• _Your task_
Below are records; copy exactly the line containing "left wrist: (198, 426)" and every line after it, through the last.

• _Data shown_
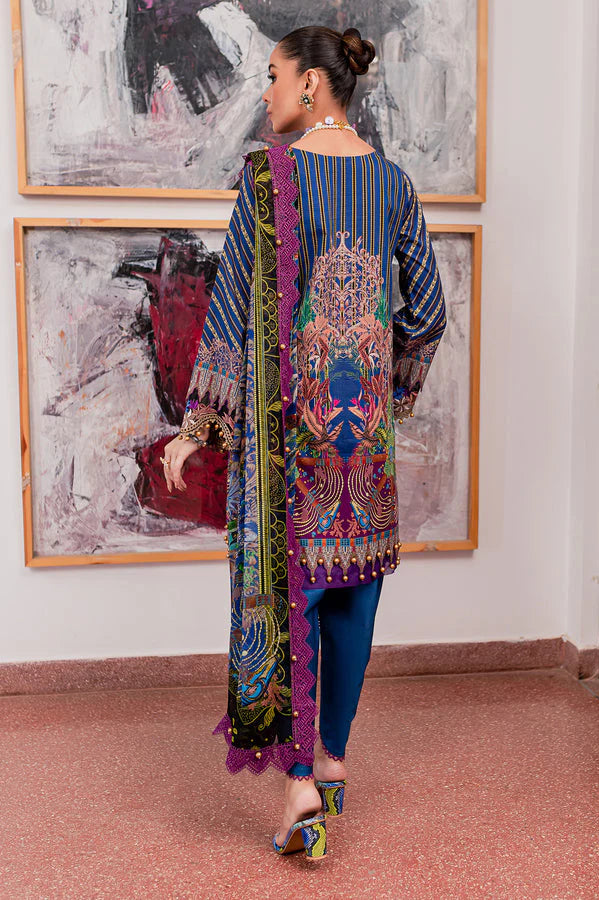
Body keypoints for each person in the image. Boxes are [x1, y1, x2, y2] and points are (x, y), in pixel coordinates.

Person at [160, 25, 447, 859]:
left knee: (290, 598)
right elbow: (428, 312)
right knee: (355, 597)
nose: (267, 91)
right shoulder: (392, 183)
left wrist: (198, 426)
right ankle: (332, 761)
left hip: (292, 441)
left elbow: (229, 311)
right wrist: (387, 391)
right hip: (364, 445)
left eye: (275, 75)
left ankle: (297, 789)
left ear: (313, 85)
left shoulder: (270, 177)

• _Your solution_
left wrist: (198, 426)
right ankle: (332, 761)
left hip: (292, 441)
left elbow: (229, 311)
right wrist: (387, 391)
right hip: (364, 445)
left eye: (275, 75)
left ankle: (297, 789)
left ear: (313, 85)
left shoulder: (270, 177)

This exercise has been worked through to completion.